Advocates note, for example, that the vast majority of rapes are perpetrated by acquaintances with a pattern of such behavior with other women. Although the suspect’s name may be known to police, if he’s not arrested, he won’t be swabbed under the California law. But the forensic evidence could connect him to other sexual assaults in which kits have been tested and uploaded into the Combined DNA Index System, or CODIS, database. This is what New York authorities found in processing its 15,000 warehoused kits.

In Los Angeles, however, the debate is now moot because Sheriff Lee Baca and LAPD Chief Charlie Beck both have directed that all rape kits—past and future—be tested.

The man responsible for executing Baca’s directive is Commander Earl Shields, who oversees the department’s crime lab operations. He says the huge mobilization has provided unexpected benefits to the department, beyond confronting the mass of untested sexual assault kits, as they’re called in law enforcement circles.

With new hires and equipment, Shields said, “we’ve built up a tremendous capacity in the lab. What that positions us to do in the future is to look at other investigative uses of DNA.”

Through an agreement between the Sheriff’s Department and the county’s Chief Executive Office, the lab has added six criminalists, with two more on the way thanks to a $1 million federal “Rape Kit Reduction Program” grant.

So far, the testing itself has cost $3.1 million—far less than the department initially predicted—according to the sheriff’s most recent monthly status report on the effort. Most of that money has come from a more concerted use of federal DNA grants. Only a fraction of the $2.3 million the department allocated from its budget has been tapped.

Shields said the sheriff achieved substantial savings by playing the private labs against each other. “We told them, ‘We have a whole lot of cases.
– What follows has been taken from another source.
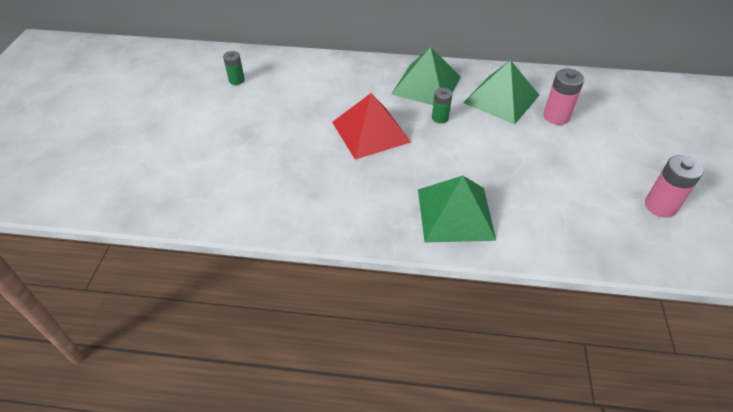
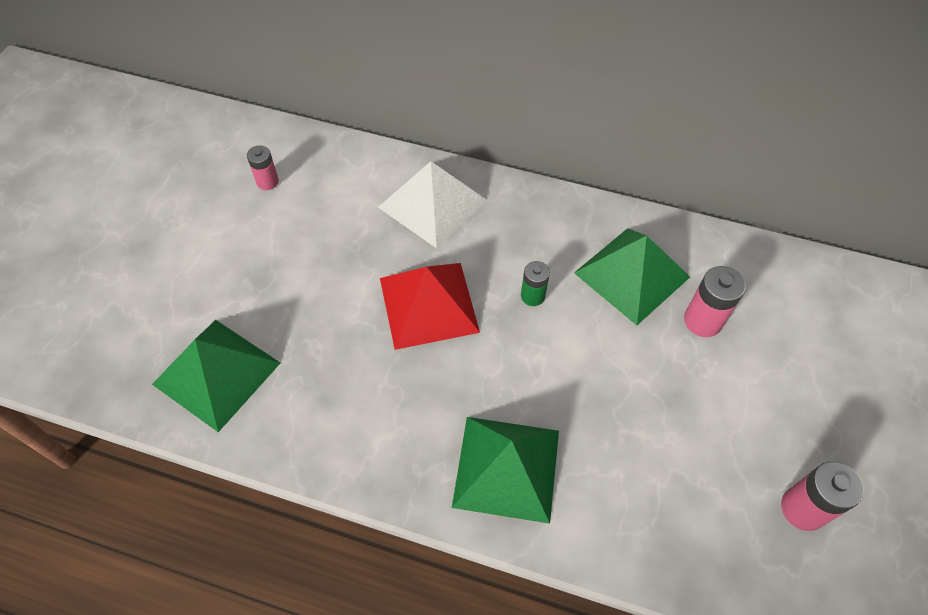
camera: 10 degrees right, 10 degrees up
(236, 80) = (267, 182): green battery -> pink battery
(355, 78) = (432, 203): none -> white pyramid
(426, 85) = (530, 232): green pyramid -> green pyramid (217, 373)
The better the price, the more we’ll send. ’ ”

But there’s also been a downside. The crush of kits moving through the system has created a new backlog of nearly 1,000 kits awaiting “technical review” of the work done by the private labs, which are not allowed to upload the results into the DNA database. According to Shields, this verification process can vary greatly in complexity, possibly requiring even more investigative work by detectives.

Shields said he expects these cases to be reduced more quickly in the weeks ahead as the lab’s newly hired criminalists are trained. “Our ability to do technical reviews is increasing all the time,” he said.

As of October 1, according to the department’s status report, DNA from only 673 kits has been uploaded into the CODIS database. Of those, there have been 305 matches involving department cases, 227 of which are currently under investigation. Seventy-eight cases are closed, 17 of them resulting in criminal charges prior to the testing. So far, the department said two criminal filings are directly related to the testing. The District Attorney’s Office has rejected 38.

No one knows more about the importance of rape kits—or speaks more forcefully on the topic—than Gail Abarbanel, who 36 years ago founded the pioneering Rape Treatment Center at Santa Monica-UCLA Medical Center. There, she has created a safe environment for women traumatized by sexual assaults to receive, among other things, emergency medical care, forensic services and counseling.

“When it was discovered that thousands of kits were sitting in storage facilities and never opened or processed,” Abarbanel said, “it was really a metaphor for how rape victims are discounted in the criminal justice system.”

Abarbanel said she, too, is encouraged by the Sheriff’s Department’s progress.

“I commend them for sending kits to be tested, but none of these cases are completed until the results are in the hands of the detectives investigating the cases and the offenders who’ve been identified are arrested and off our streets,” Abarbanel said. “There’s still thousands of rape kits across the country that have not been processed. But what’s different in Los Angeles today is that we have an absolute commitment from the sheriff that every kit will be tested. I feel confident he’ll do the right thing.”